Perched on a rocky headland just minutes drive from Khasab, in Oman’s Musandam exclave, the Atana Musandam hotel represents not only a major advance for the sultanate’s own new hospitality chain, but also a striking attempt to balance tourism development with environmental and social sustainability.

The Atana Musandam won the Best Sustainable Project award at the 2014 Dossier Construction and Awards summit, not long after it had launched. The hotel sources much of its food and produce locally, pays back into the community via the use of local arts and crafts in its facilities, and conducts training programmes for local hospitality sector employees.

Going Green

The hotel was designed in line with Leadership in Energy and Environmental Design (LEED) Green Building standards, with a focus on sustainability in the facility’s day-to-day operations in energy and water conservation. The hotel also conducts regular beach cleaning, addressing a growing concern that the rush to develop hotels, Integrated Tourism Complexes (ITC) and other tourism facilities on Oman’s coasts may damage what is a delicate ecosystem.

Indeed, no where is this more of a concern than with Oman’s turtle beaches. These dot the sultanate’s 2092-km coastline, with Leatherbacks, Green Turtles, Olive Ridleys, Loggerheads and Hawksbills all congregating to lay their eggs. Ras Al Hadd, Masirah Island, Al Daymaniyat Islands, Ras Al Junayz and the shores of Dhofar are popular places for these turtles to lay their eggs, and also popular tourists destinations.

Thus, tourism development in these areas must be highly sensitive to the turtles’ needs. Legislation was passed to this effect. Nesting sites are protected by law and only licensed operators are allowed to take parties to visit the creatures. At the same time, the density of tourism development on the coast is relatively low. According to recent statements in the Times of Oman, Omran, the state-owned tourism development company and owner of the Atana chain, calculates that in Muscat governorate – the most densely inhabited part of the country – from Seeb in the north to Fins beach in the south, only 2% of the 350 km of coastline has been developed for hotels or ITCs.

Heading Inland

In recent times, mountain and wadi, or river valley, environments have also seen rapid hotel construction. Jebel Akhdar, inland from Muscat, saw the 86-room luxury Alila Jabal Akhdar open in May 2014, with an Anantara Hotel and Spa also now under construction next door. Such inland sites have long been popular with day visitors from Muscat, who will now have a chance to stay in luxury. This is an advantage for the local economy, but also a concern for the environment in a region where water management has been a careful art since ancient times.

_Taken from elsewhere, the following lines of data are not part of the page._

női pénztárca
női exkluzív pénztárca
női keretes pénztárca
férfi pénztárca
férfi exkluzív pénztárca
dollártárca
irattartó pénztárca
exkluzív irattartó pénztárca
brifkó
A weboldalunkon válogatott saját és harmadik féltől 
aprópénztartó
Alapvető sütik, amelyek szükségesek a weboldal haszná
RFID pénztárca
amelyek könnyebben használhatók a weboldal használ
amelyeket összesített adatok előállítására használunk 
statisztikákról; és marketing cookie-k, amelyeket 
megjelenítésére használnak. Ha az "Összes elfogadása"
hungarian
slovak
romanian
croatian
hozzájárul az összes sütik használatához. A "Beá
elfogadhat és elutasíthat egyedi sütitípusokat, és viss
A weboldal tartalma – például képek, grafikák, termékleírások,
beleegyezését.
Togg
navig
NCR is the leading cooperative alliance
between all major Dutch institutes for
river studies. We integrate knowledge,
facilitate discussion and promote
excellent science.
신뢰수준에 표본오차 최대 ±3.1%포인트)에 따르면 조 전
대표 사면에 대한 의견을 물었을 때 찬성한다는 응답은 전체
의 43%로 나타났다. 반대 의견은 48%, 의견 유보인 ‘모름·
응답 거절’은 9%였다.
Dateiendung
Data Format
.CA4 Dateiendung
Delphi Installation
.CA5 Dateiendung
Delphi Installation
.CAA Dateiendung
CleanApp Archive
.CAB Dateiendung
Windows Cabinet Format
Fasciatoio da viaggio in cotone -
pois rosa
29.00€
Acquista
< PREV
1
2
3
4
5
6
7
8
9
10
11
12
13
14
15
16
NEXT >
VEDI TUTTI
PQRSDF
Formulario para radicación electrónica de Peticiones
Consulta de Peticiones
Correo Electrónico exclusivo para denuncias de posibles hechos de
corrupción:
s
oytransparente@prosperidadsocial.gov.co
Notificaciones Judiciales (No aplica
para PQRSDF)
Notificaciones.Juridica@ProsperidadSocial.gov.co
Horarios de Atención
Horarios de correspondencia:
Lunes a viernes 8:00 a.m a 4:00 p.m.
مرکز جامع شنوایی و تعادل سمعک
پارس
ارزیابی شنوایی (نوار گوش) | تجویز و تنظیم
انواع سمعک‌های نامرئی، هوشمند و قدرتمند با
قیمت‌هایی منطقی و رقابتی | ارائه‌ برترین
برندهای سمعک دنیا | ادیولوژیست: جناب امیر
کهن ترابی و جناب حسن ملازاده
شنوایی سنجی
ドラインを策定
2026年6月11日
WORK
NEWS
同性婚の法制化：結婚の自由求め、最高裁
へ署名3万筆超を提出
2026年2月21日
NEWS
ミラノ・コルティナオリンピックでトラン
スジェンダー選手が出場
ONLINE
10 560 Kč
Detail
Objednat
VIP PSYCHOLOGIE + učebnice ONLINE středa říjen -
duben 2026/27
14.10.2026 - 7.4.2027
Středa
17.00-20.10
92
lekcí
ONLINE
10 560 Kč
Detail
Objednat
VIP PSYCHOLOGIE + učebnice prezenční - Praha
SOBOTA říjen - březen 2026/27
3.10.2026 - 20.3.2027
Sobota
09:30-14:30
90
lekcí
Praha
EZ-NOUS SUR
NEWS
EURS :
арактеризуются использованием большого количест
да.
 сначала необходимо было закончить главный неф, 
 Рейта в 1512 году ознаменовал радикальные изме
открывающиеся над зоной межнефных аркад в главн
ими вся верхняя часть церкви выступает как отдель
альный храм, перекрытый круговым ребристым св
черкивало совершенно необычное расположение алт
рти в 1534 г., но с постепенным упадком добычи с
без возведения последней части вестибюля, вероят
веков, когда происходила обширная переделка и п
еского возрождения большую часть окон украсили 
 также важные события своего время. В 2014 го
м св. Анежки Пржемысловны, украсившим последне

The new hotels also meet LEED standards, with Omran anxious to ensure that all new developments meet these sustainability requirements, and that older developments are retrofitted to meet the LEED standards. Concerns, however, are still voiced given that the impact of new hotels in delicate environments is not limited to the buildings themselves, but also to the associated community. More jobs increase demand for accommodation for staff, while the presence of more tourists creates spin-off local industries looking to serve them. Indeed, this multiplier effect is precisely what the sultanate’s tourism strategy is designed to create. Managing this associated development is thus a key part of sustainable tourism.

Sustainable Focus

The signs are that in Omran and the sultanate’s tourism strategy, sustainability and environmental protection are key. The Oman Conference and Exhibition Centre, which includes a 300-room Crowne Plaza, was designed and constructed to LEED standards, for example. The fact that Oman aims to make developments conform to traditional Omani style is also a plus in this vein; after all, conservation of precious resources in a harsh environment is what has traditionally allowed Oman to thrive, as seen by the remarkable Al Falaj irrigation system, still visible in mountains and valleys around Muscat.